Así lo dispuso porque un supermercado debe responder por el robo de un automotor que se encontraba en su playa de estacionamiento, pues quien se sirve del establecimiento como medio de atraer clientes a sus centros de compra debe brindar un servicio adecuado, eficiente y seguro. Por lo que, facilitar un lugar para el estacionamiento configura una prestación accesoria derivada de la actividad negocial principal llevada a cabo por el supermercado, consistente en la compraventa de mercaderías, y de ella se desprende un deber de seguridad objetivo e innegable para quien recurre a esa forma de comercialización, así es cómo se genera, en cabeza del supermercado, la obligación secundaria de custodia de los bienes allí introducidos.

CASO #2:

En 2015 el caso “T., Á. F. c/ Coto Centro Integral de Comercialización S.A. Y Otro s/ daños y perjuicios” de la Sala B de la Cámara Nacional de Apelaciones en lo Civil también se condenó al supermercado junto a una aseguradora a responder los daños producidos al consumidor.

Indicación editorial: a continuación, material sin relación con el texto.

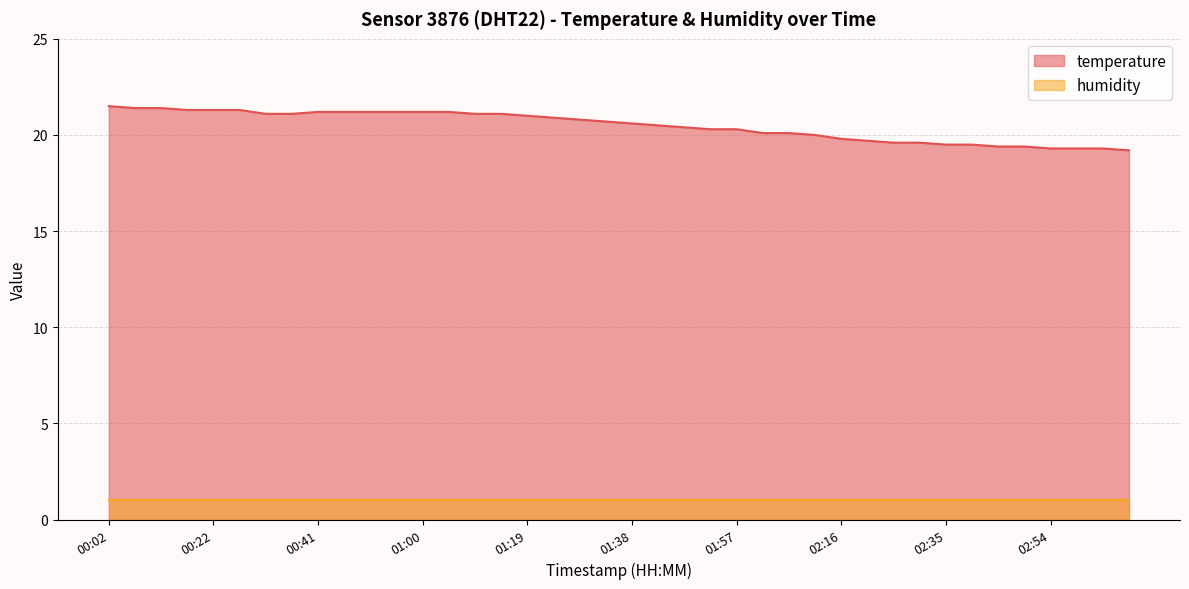

Rank the categories by value from lowest to highest.

03:08, 02:54, 02:58, 03:03, 02:44, 02:49, 02:35, 02:39, 02:25, 02:30, 02:21, 02:16, 02:11, 02:02, 02:06, 01:52, 01:57, 01:48, 01:43, 01:38, 01:33, 01:29, 01:24, 01:19, 00:32, 00:36, 01:10, 01:14, 00:41, 00:46, 00:51, 00:55, 01:00, 01:05, 00:17, 00:22, 00:27, 00:07, 00:13, 00:02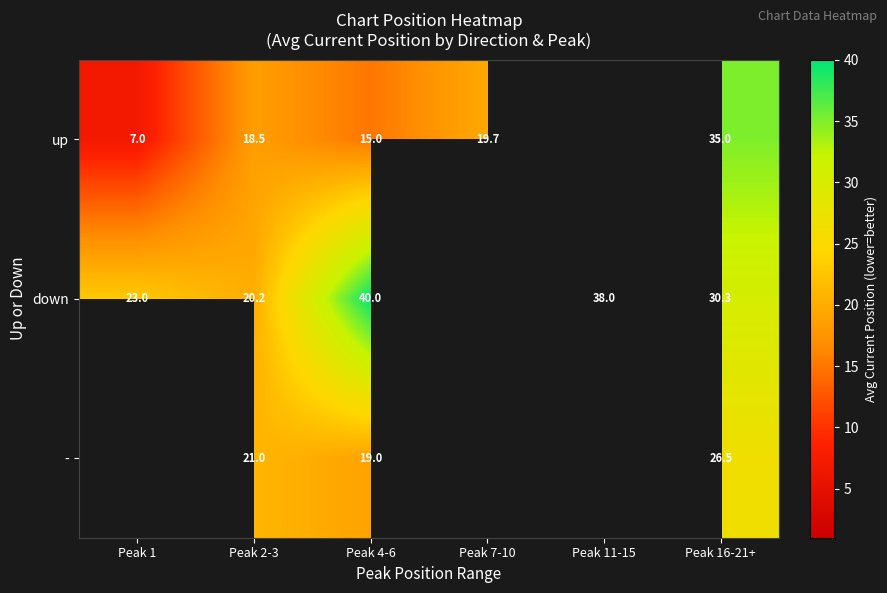

What is the difference between the down values at Peak 2-3 and Peak 4-6?

19.8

En este caso, el cliente ubicó su vehículo en la segunda fila del estacionamiento,  algunos minutos más tarde y luego de haber comprado diversos productos, el demandante se encaminó al sector donde había estacionado su auto. En ese momento, se percató que en el lugar donde había dejado su automotor había otro.

Según consta en la causa, el hombre en un primer momento "creyó que estaba equivocado y que lo había dejado en otro sector, por lo que comenzó a recorrer el estacionamiento", pero luego comprobó que su rodado ya no se encontraba allí. El hombre llamó al personal de seguridad que se encontraba en el lugar, quienes dieron el aviso a la policía. La sentencia finalmente  condenó al supermercado y su aseguradora a la suma de $142.500, con más sus respectivos intereses y costas del proceso.

CASO #3:

En 2012 el caso “Berkley Internacional Seguros S.A c/ Cañarte, Federico s/ ordinario – otros”  la Cámara de Apelaciones Civil y Comercial de Córdoba se dijo que el propietario de la playa de estacionamiento donde fue robado un automotor debe pagar a la aseguradora accionante el precio de la póliza con la que ese vehículo estaba asegurado, pues aquel asumió su calidad de garajista al contratar un seguro por robo que cubría a los vehículos dejados en la playa de estacionamiento, y no obsta a tal conclusión el hecho de que el vehículo se estuviera en poder del propietario al momento del siniestro, ya que el vehículo se encontraba en la playa de estacionamiento y allí fue robado

  • DATITO CLAVE:

Pedí y guardá (por no decir: atesorá) el ticket o comprobante que luego va a probar la relación de consumo entre el garaje y vos.

¿COLORÍN COLORADO? LA PLAYA SE HACE CARGO. FIN.

Ahora, el servicio de playa de estacionamiento tiene algo que tienen en común todos los servicios, que es el famoso DEBER DE SEGURIDAD que reza en varios artículos la normativa consumeri".